How is it that Alzheimer’s can eradicate an entire lifetime of memories? I obsess about memory. If you can’t remember who you are or where you’ve been, then doesn’t that render you somehow nonexistent? Aren’t we, in a sense, the sum of our memories? It infuriates me that this disease is scrubbing my mother’s mind clean of memories of me, as well. It is, in effect, erasing part of my life, too. And there are parts of my life to which only my mother can testify, secret parts that I’ve long counted on her to validate and hold safe in her heart.

I’ve wept in the privacy of my shower, raged in the cool silence of my closet—lamented that Alzheimer’s is stealing my mother from me. Years of introspection have allowed me to be honest about myself. I can be vengeful and angry, veritably bloated with ancient grudges. I can be a real bitch. But here is one simple truth that I hope absolves me a just little bit: Alzheimer’s is so vile that there is no one—not even the violent ex-boyfriend who I sometimes think I should have gone ahead and mowed down with my car that time—absolutely no one on whom I would wish this disease. I know way too much about it.

John’s grandmother was diagnosed with Alzheimer’s in the mid-’90s. At the time, we helped move her into an assisted living facility, and then into a memory care facility when she required more care. Within months of her death from the disease, my mother-in-law was diagnosed, and we moved her into our home for several months, then into assisted living. As her dementia progressed, we had to transfer her to the dementia unit of the same residence, and when the standards of care deteriorated there, we moved her into yet another residence.

She is now in the late stages of the disease. She’s unable to walk, talk, feed herself, or respond to us. She doesn’t even know who we are. Alzheimer’s is not a memory disease; it’s physiological. Assuming that my own mother doesn’t come down with cancer or succumb to heart failure, the disease will eventually make her body forget how to perform even the involuntary functions such as breathing and swallowing. It will kill her.

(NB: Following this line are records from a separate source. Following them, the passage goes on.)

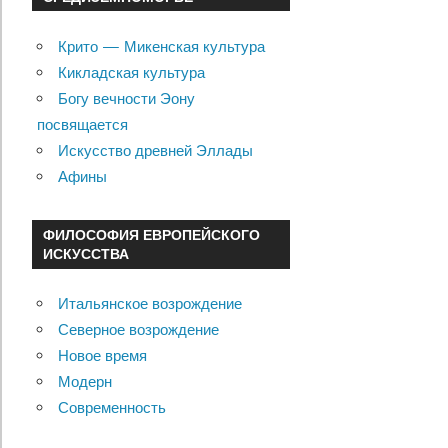
Крито — Микенская культура
Кикладская культура
Богу вечности Эону
посвящается
Искусство древней Эллады
Афины
ФИЛОСОФИЯ ЕВРОПЕЙСКОГО
ИСКУССТВА
Итальянское возрождение
Северное возрождение
Новое время
Модерн
Современность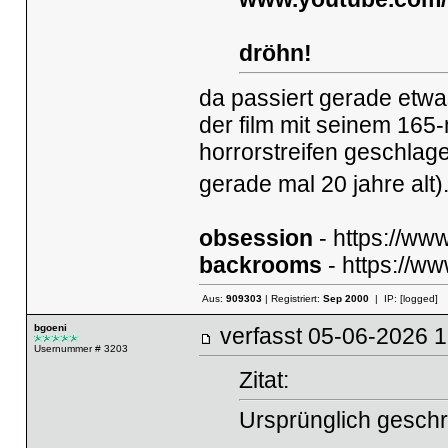
dröhn!
da passiert gerade etwa
der film mit seinem 165
horrorstreifen geschlag
gerade mal 20 jahre alt)
obsession
-
https://www
backrooms
-
https://ww
Aus:
909303
| Registriert:
Sep 2000
| IP:
[logged]
bgoeni
verfasst
05-06-2026
Usernummer # 3203
Zitat:
Ursprünglich geschr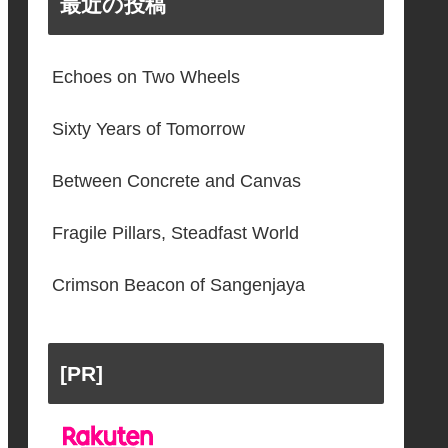
最近の投稿
Echoes on Two Wheels
Sixty Years of Tomorrow
Between Concrete and Canvas
Fragile Pillars, Steadfast World
Crimson Beacon of Sangenjaya
[PR]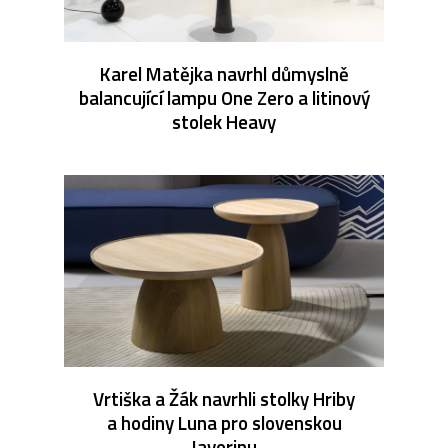
Karel Matějka navrhl důmyslně
balancující lampu One Zero a litinový
stolek Heavy
Vrtiška a Žák navrhli stolky Hriby
a hodiny Luna pro slovenskou
Javorinu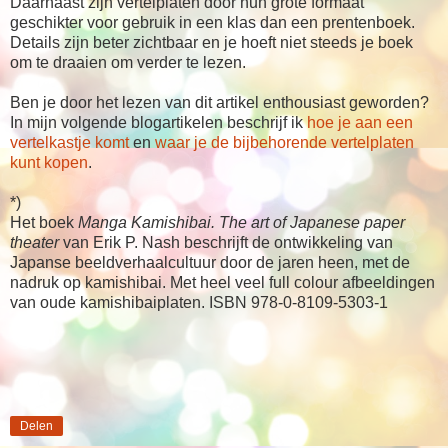
Daarnaast zijn vertelplaten door hun grote formaat
geschikter voor gebruik in een klas dan een prentenboek.
Details zijn beter zichtbaar en je hoeft niet steeds je boek
om te draaien om verder te lezen.
Ben je door het lezen van dit artikel enthousiast geworden?
In mijn volgende blogartikelen beschrijf ik
hoe je aan een
vertelkastje komt
en
waar je de bijbehorende vertelplaten
kunt kopen
.
*)
Het boek
Manga Kamishibai. The art of Japanese paper
theater
van Erik P. Nash beschrijft de ontwikkeling van
Japanse beeldverhaalcultuur door de jaren heen, met de
nadruk op kamishibai. Met heel veel full colour afbeeldingen
van oude kamishibaiplaten. ISBN 978-0-8109-5303-1
Delen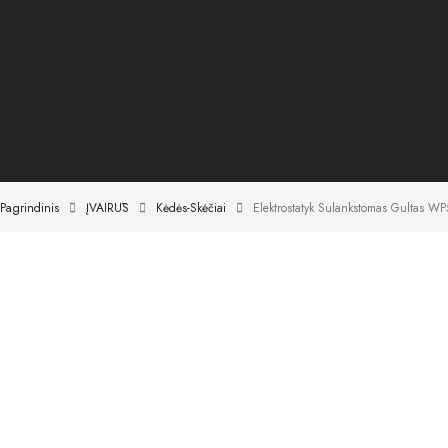
Pagrindinis
ĮVAIRŪS
Kėdės-Skėčiai
Elektrostatyk Sulankstomas Gultas WP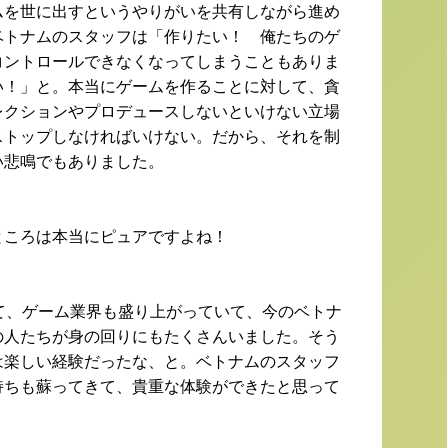
ムを世に出すというやりがいを共有しながら進め
ベトナムのスタッフは「作りたい！ 俺たちのゲ
コントロールできなくなってしまうこともありま
い！」と。本当にゲームを作ることに対して、貪
レクションやプロデュースしないといけない立場
ストップしなければいけない。だから、それを制
い悲鳴でもありました。
ところは本当にピュアですよね！
て、ゲーム業界も盛り上がっていて、今のベトナ
の人たちが身の回りにもたくさんいました。そう
は楽しい経験だったな、と。ベトナムのスタッフ
持ちも蘇ってきて、貴重な体験ができたと思って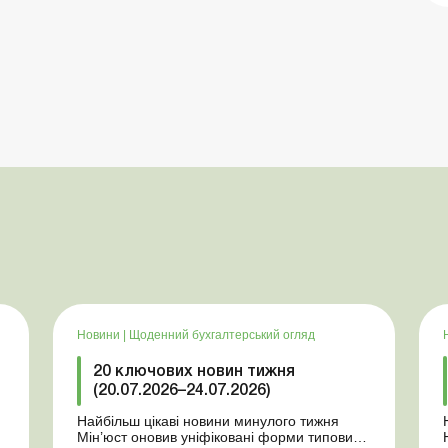
Новини
|
Щоденний бухгалтерський огляд
20 ключових новин тижня
(20.07.2026–24.07.2026)
Найбільш цікаві новини минулого тижня
Мін’юст оновив уніфіковані форми типових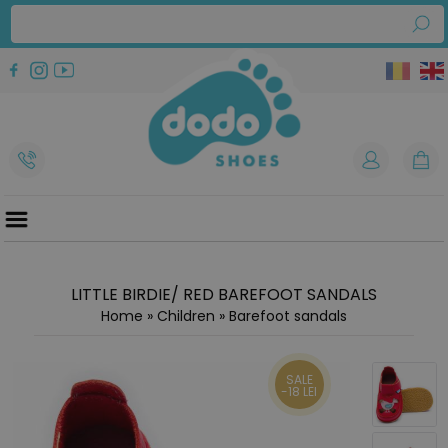
LITTLE BIRDIE/ RED BAREFOOT SANDALS
Home
»
Children
»
Barefoot sandals
SALE
-18 LEI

For now, however, it’s the loss of memory that hurts the most. And as I study my mother’s peaceful face in the lamp light, I wonder if there isn’t something in this for which to be grateful. On one hand, I am justifiably angry that her memory and cognition are so swiftly eroding. On the other hand, can forgetting offer its own kind of respite? Can forgetting something painful disarm its power to hurt you anymore?